| RECORDS SHOWN |
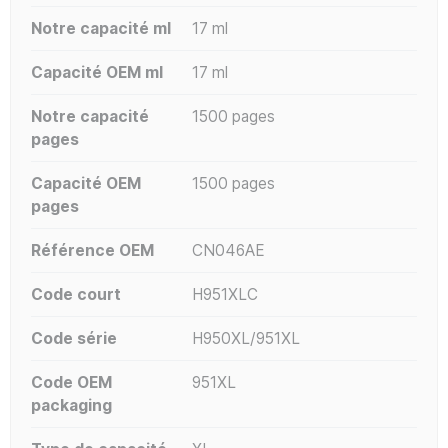
Notre capacité ml
17 ml
Capacité OEM ml
17 ml
Notre capacité
1500 pages
pages
Capacité OEM
1500 pages
pages
Référence OEM
CN046AE
Code court
H951XLC
Code série
H950XL/951XL
Code OEM
951XL
packaging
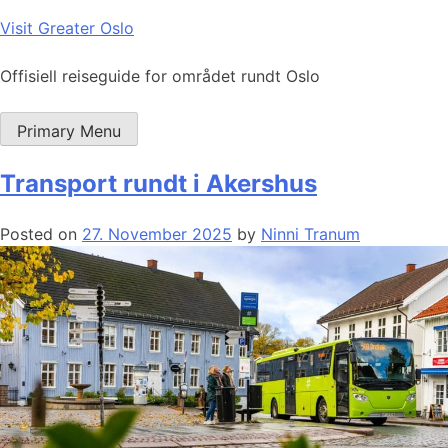
Skip
Visit Greater Oslo
to
content
Offisiell reiseguide for området rundt Oslo
Primary Menu
Transport rundt i Akershus
Posted on
27. November 2025
by
Ninni Tranum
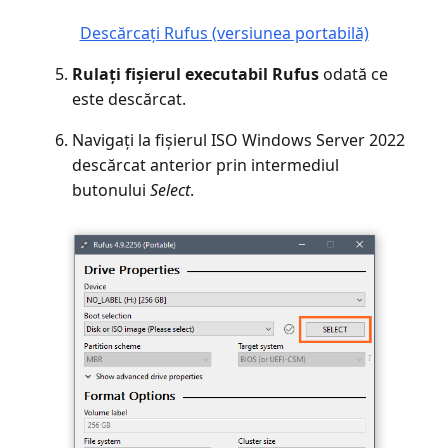
Descărcați Rufus (versiunea portabilă)
Rulați fișierul executabil Rufus
odată ce
este descărcat.
Navigați la fișierul ISO Windows Server 2022
descărcat anterior prin intermediul
butonului
Select
.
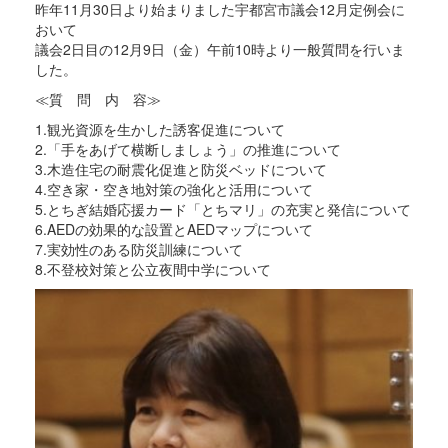
昨年11月30日より始まりました宇都宮市議会12月定例会に
おいて
議会2日目の12月9日（金）午前10時より一般質問を行いま
した。
≪質 問 内 容≫
1.観光資源を生かした誘客促進について
2.「手をあげて横断しましょう」の推進について
3.木造住宅の耐震化促進と防災ベッドについて
4.空き家・空き地対策の強化と活用について
5.とちぎ結婚応援カード「とちマリ」の充実と発信について
6.AEDの効果的な設置とAEDマップについて
7.実効性のある防災訓練について
8.不登校対策と公立夜間中学について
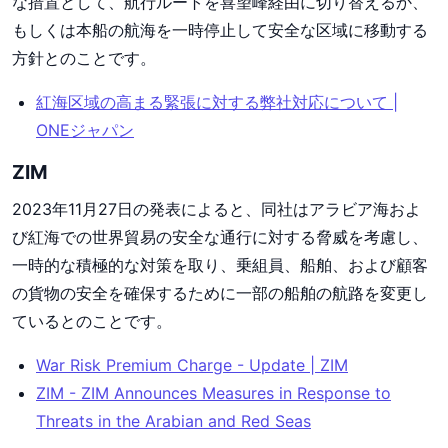
な措置として、航行ルートを喜望峰経由に切り替えるか、
もしくは本船の航海を一時停止して安全な区域に移動する
方針とのことです。
紅海区域の高まる緊張に対する弊社対応について |
ONEジャパン
ZIM
2023年11月27日の発表によると、同社はアラビア海およ
び紅海での世界貿易の安全な通行に対する脅威を考慮し、
一時的な積極的な対策を取り、乗組員、船舶、および顧客
の貨物の安全を確保するために一部の船舶の航路を変更し
ているとのことです。
War Risk Premium Charge - Update | ZIM
ZIM - ZIM Announces Measures in Response to
Threats in the Arabian and Red Seas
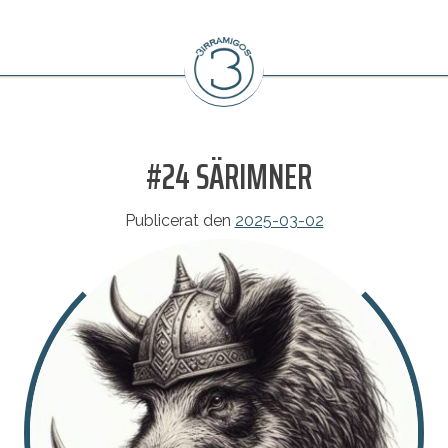
#24 SÄRIMNER
Publicerat den
2025-03-02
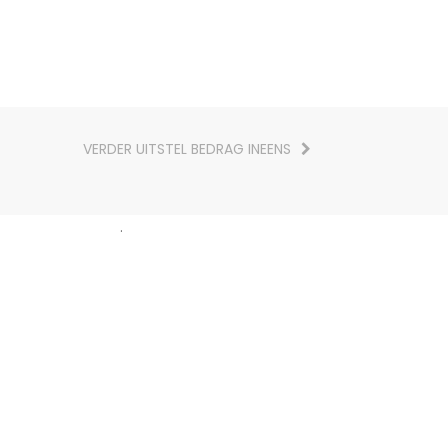
VERDER UITSTEL BEDRAG INEENS
.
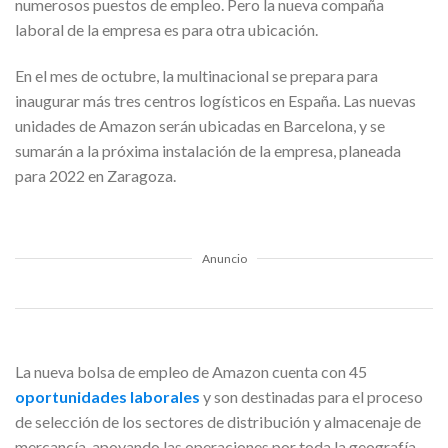
numerosos puestos de empleo. Pero la nueva compaña
laboral de la empresa es para otra ubicación.
En el mes de octubre, la multinacional se prepara para
inaugurar más tres centros logísticos en España. Las nuevas
unidades de Amazon serán ubicadas en Barcelona, y se
sumarán a la próxima instalación de la empresa, planeada
para 2022 en Zaragoza.
Anuncio
La nueva bolsa de empleo de Amazon cuenta con 45
oportunidades laborales
y son destinadas para el proceso
de selección de los sectores de distribución y almacenaje de
mercancía, apoyando las operaciones por toda la geografía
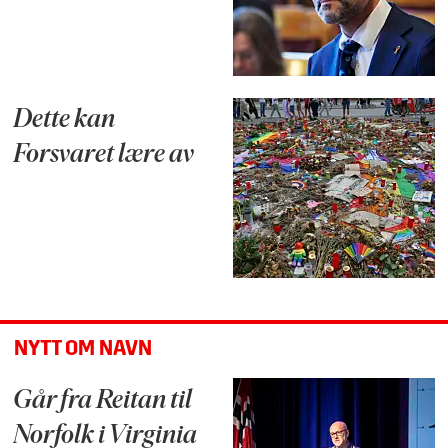
Dette kan
Forsvaret lære av
NYTT OM NAVN
Går fra Reitan til
Norfolk i Virginia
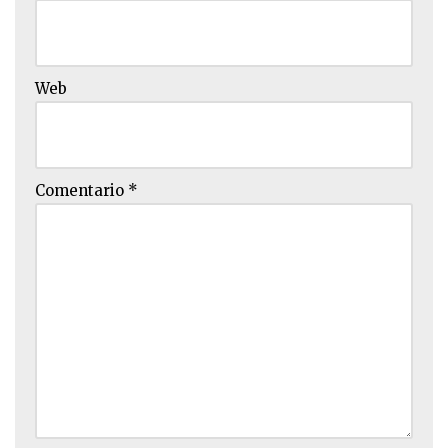
Web
Comentario
*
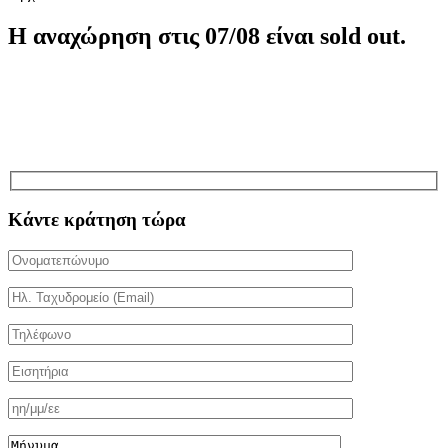
Η αναχώρηση στις 07/08 είναι sold out.
Κάντε κράτηση τώρα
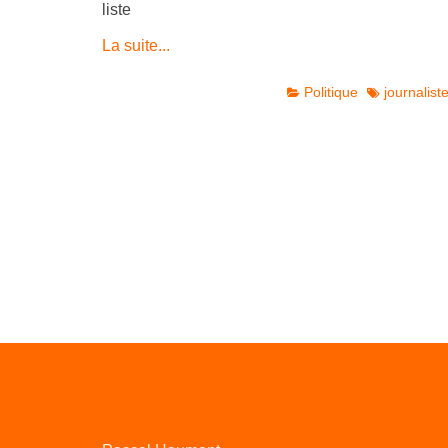
liste
La suite...
Politique
journalist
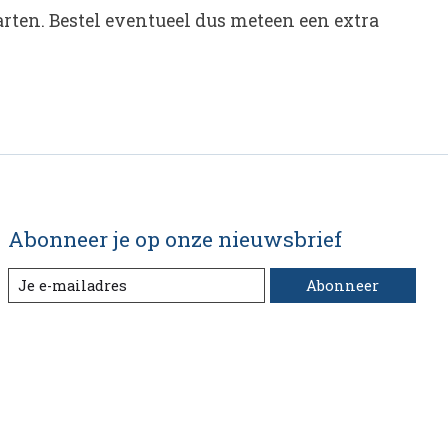
aarten. Bestel eventueel dus meteen een extra
Abonneer je op onze nieuwsbrief
Abonneer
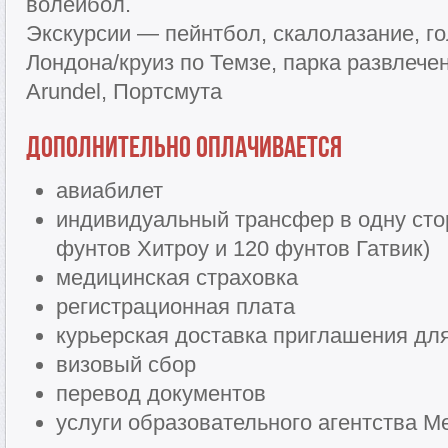
волейбол.
Экскурсии — пейнтбол, скалолазание, го
Лондона/круиз по Темзе, парка развлечен
Arundel, Портсмута
Дополнительно оплачивается
авиабилет
индивидуальный трансфер в одну сто
фунтов Хитроу и 120 фунтов Гатвик)
медицинская страховка
регистрационная плата
курьерская доставка приглашения дл
визовый сбор
перевод документов
услуги образовательного агентства Me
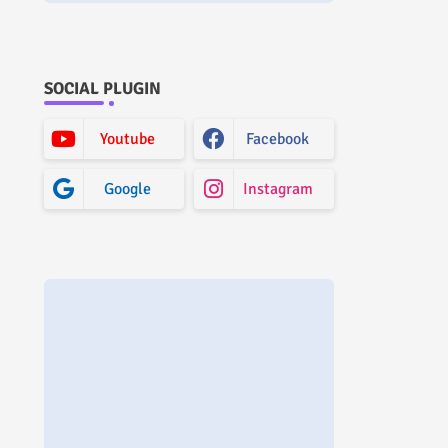
SOCIAL PLUGIN
Youtube
Facebook
Google
Instagram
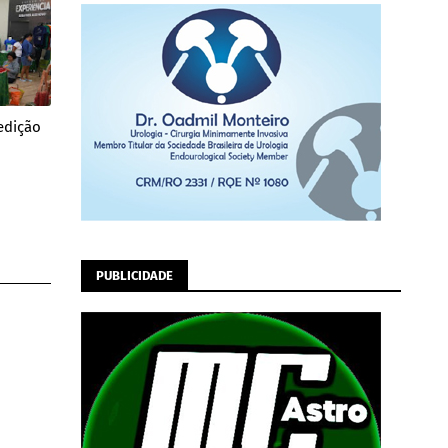
edição
PUBLICIDADE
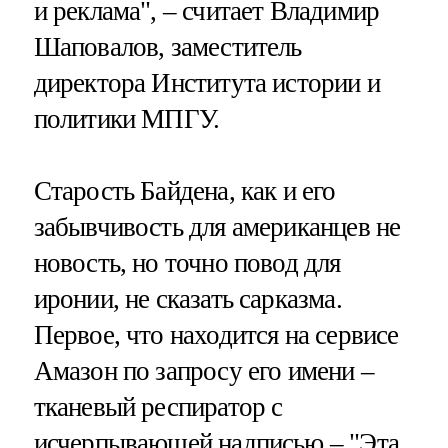
и реклама", – считает Владимир
Шаповалов, заместитель
директора Института истории и
политики МПГУ.
Старость Байдена, как и его
забывчивость для американцев не
новость, но точно повод для
иронии, не сказать сарказма.
Первое, что находится на сервисе
Амазон по запросу его имени –
тканевый респиратор с
исчерпывающей надписью – "Эта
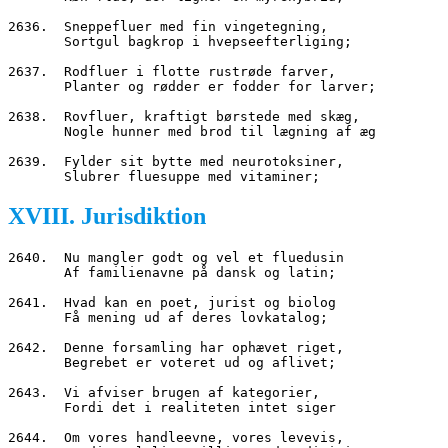
2636.  Sneppefluer med fin vingetegning,
       Sortgul bagkrop i hvepseefterliging;
2637.  Rodfluer i flotte rustrøde farver,
       Planter og rødder er fodder for larver;
2638.  Rovfluer, kraftigt børstede med skæg,
       Nogle hunner med brod til lægning af æg
2639.  Fylder sit bytte med neurotoksiner,
       Slubrer fluesuppe med vitaminer;
XVIII. Jurisdiktion
2640.  Nu mangler godt og vel et fluedusin
       Af familienavne på dansk og latin;
2641.  Hvad kan en poet, jurist og biolog
       Få mening ud af deres lovkatalog;
2642.  Denne forsamling har ophævet riget,
       Begrebet er voteret ud og aflivet;
2643.  Vi afviser brugen af kategorier,
       Fordi det i realiteten intet siger
2644.  Om vores handleevne, vores levevis,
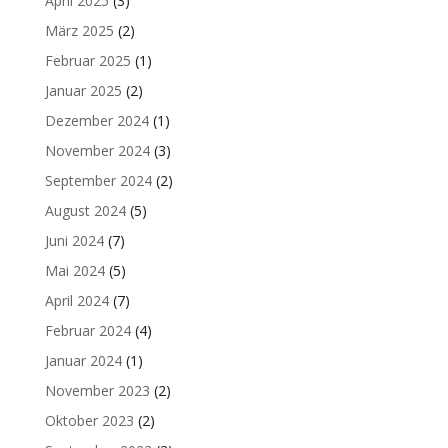
April 2025
(3)
März 2025
(2)
Februar 2025
(1)
Januar 2025
(2)
Dezember 2024
(1)
November 2024
(3)
September 2024
(2)
August 2024
(5)
Juni 2024
(7)
Mai 2024
(5)
April 2024
(7)
Februar 2024
(4)
Januar 2024
(1)
November 2023
(2)
Oktober 2023
(2)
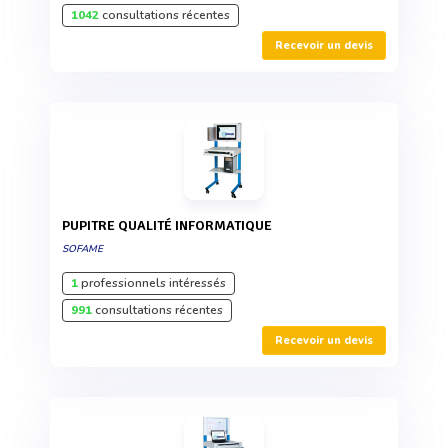
1042
consultations récentes
Recevoir un devis
PUPITRE QUALITÉ INFORMATIQUE
SOFAME
1
professionnels intéressés
991
consultations récentes
Recevoir un devis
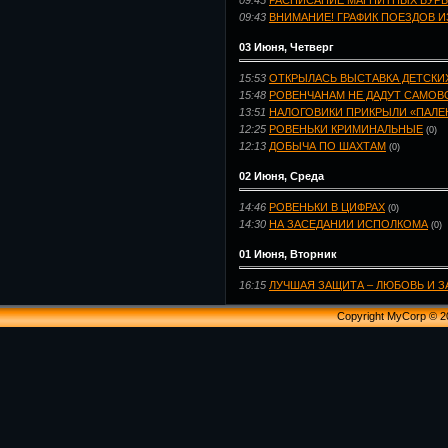
09:45
РАСПИСАНИЕ МАГНИТНЫХ БУРЬ
09:43
ВНИМАНИЕ! ГРАФИК ПОЕЗДОВ И
03 Июня, Четверг
15:53
ОТКРЫЛАСЬ ВЫСТАВКА ДЕТСКИ
15:48
РОВЕНЧАНАМ НЕ ДАДУТ САМОВ
13:51
НАЛОГОВИКИ ПРИКРЫЛИ «ПАЛЕ
12:25
РОВЕНЬКИ КРИМИНАЛЬНЫЕ
(0)
12:13
ДОБЫЧА ПО ШАХТАМ
(0)
02 Июня, Среда
14:46
РОВЕНЬКИ В ЦИФРАХ
(0)
14:30
НА ЗАСЕДАНИИ ИСПОЛКОМА
(0)
01 Июня, Вторник
16:15
ЛУЧШАЯ ЗАЩИТА – ЛЮБОВЬ И З
Copyright MyCorp © 2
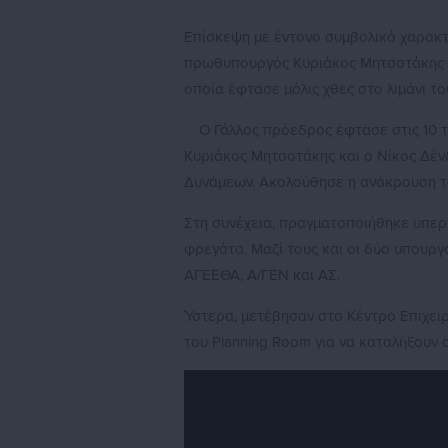
Επίσκεψη με έντονο συμβολικό χαρακ
πρωθυπουργός Κυριάκος Μητσοτάκης 
οποία έφτασε μόλις χθες στο λιμάνι το
Ο Γάλλος πρόεδρος έφτασε στις 10 τ
Κυριάκος Μητσοτάκης και ο Νίκος Δέν
Δυνάμεων. Ακολούθησε η ανάκρουση τω
Στη συνέχεια, πραγματοποιήθηκε υπερ
φρεγάτα. Μαζί τους και οι δύο υπουργ
ΑΓΕΕΘΑ, Α/ΓΕΝ και ΑΣ.
Ύστερα, μετέβησαν στο Κέντρο Επιχει
του Planning Room για να καταλήξουν 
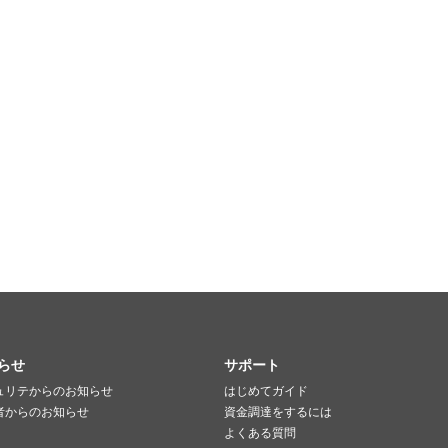
らせ
サポート
ュリテからのお知らせ
はじめてガイド
者からのお知らせ
資金調達をするには
よくある質問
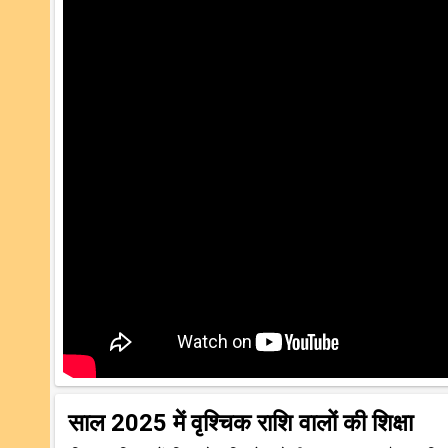
साल 2025 में वृश्चिक राशि वालों की शिक्षा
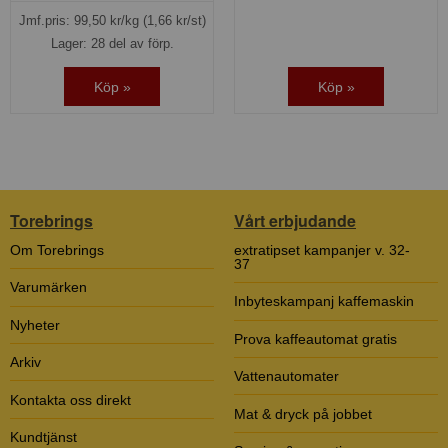
Jmf.pris:
99,50
kr/kg
(1,66 kr/st)
Lager: 28 del av förp.
Köp »
Köp »
Torebrings
Vårt erbjudande
Om Torebrings
extratipset kampanjer v. 32-
37
Varumärken
Inbyteskampanj kaffemaskin
Nyheter
Prova kaffeautomat gratis
Arkiv
Vattenautomater
Kontakta oss direkt
Mat & dryck på jobbet
Kundtjänst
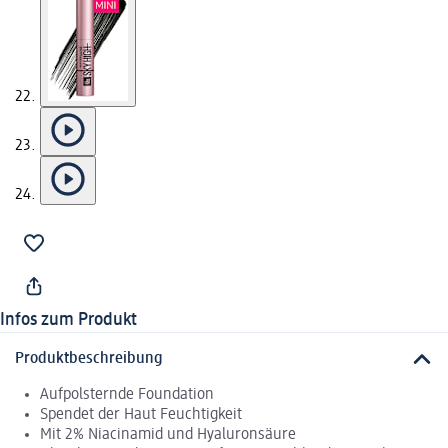
Infos zum Produkt
Produktbeschreibung
Aufpolsternde Foundation
Spendet der Haut Feuchtigkeit
Mit 2% Niacinamid und Hyaluronsäure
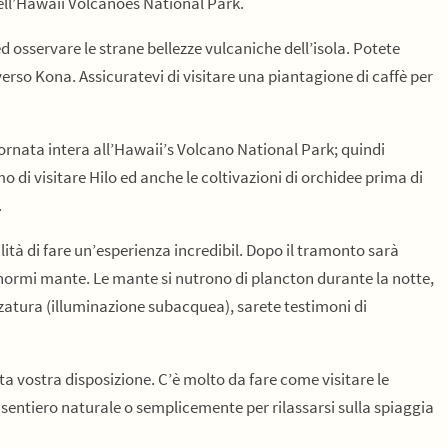
 dell’Hawaii Volcanoes National Park.
d osservare le strane bellezze vulcaniche dell’isola. Potete
verso Kona. Assicuratevi di visitare una piantagione di caffè per
ata intera all’Hawaii’s Volcano National Park; quindi
o di visitare Hilo ed anche le coltivazioni di orchidee prima di
.
ilità di fare un’esperienza incredibil. Dopo il tramonto sarà
enormi mante. Le mante si nutrono di plancton durante la notte,
zzatura (illuminazione subacquea), sarete testimoni di
ta vostra disposizione. C’è molto da fare come visitare le
 sentiero naturale o semplicemente per rilassarsi sulla spiaggia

| WHAT YOU ARE ASKED TO DO |
Repeat exactly the stretch of the listing above that starts with the line holding "8.不登校対策と公立夜間中学について" and finishes with the line holding "y son destinadas para el proceso", both included. Skip every picture.

| OUTPUT BELOW |
8.不登校対策と公立夜間中学について
な措置として、航行ルートを喜望峰経由に切り替えるか、
もしくは本船の航海を一時停止して安全な区域に移動する
方針とのことです。
紅海区域の高まる緊張に対する弊社対応について |
ONEジャパン
ZIM
2023年11月27日の発表によると、同社はアラビア海およ
び紅海での世界貿易の安全な通行に対する脅威を考慮し、
一時的な積極的な対策を取り、乗組員、船舶、および顧客
の貨物の安全を確保するために一部の船舶の航路を変更し
ているとのことです。
War Risk Premium Charge - Update | ZIM
ZIM - ZIM Announces Measures in Response to
Threats in the Arabian and Red Seas
#24 SÄRIMNER
Publicerat den
2025-03-02
VERDER UITSTEL BEDRAG INEENS
.
numerosos puestos de empleo. Pero la nueva compaña
laboral de la empresa es para otra ubicación.
En el mes de octubre, la multinacional se prepara para
inaugurar más tres centros logísticos en España. Las nuevas
unidades de Amazon serán ubicadas en Barcelona, y se
sumarán a la próxima instalación de la empresa, planeada
para 2022 en Zaragoza.
Anuncio
La nueva bolsa de empleo de Amazon cuenta con 45
oportunidades laborales
y son destinadas para el proceso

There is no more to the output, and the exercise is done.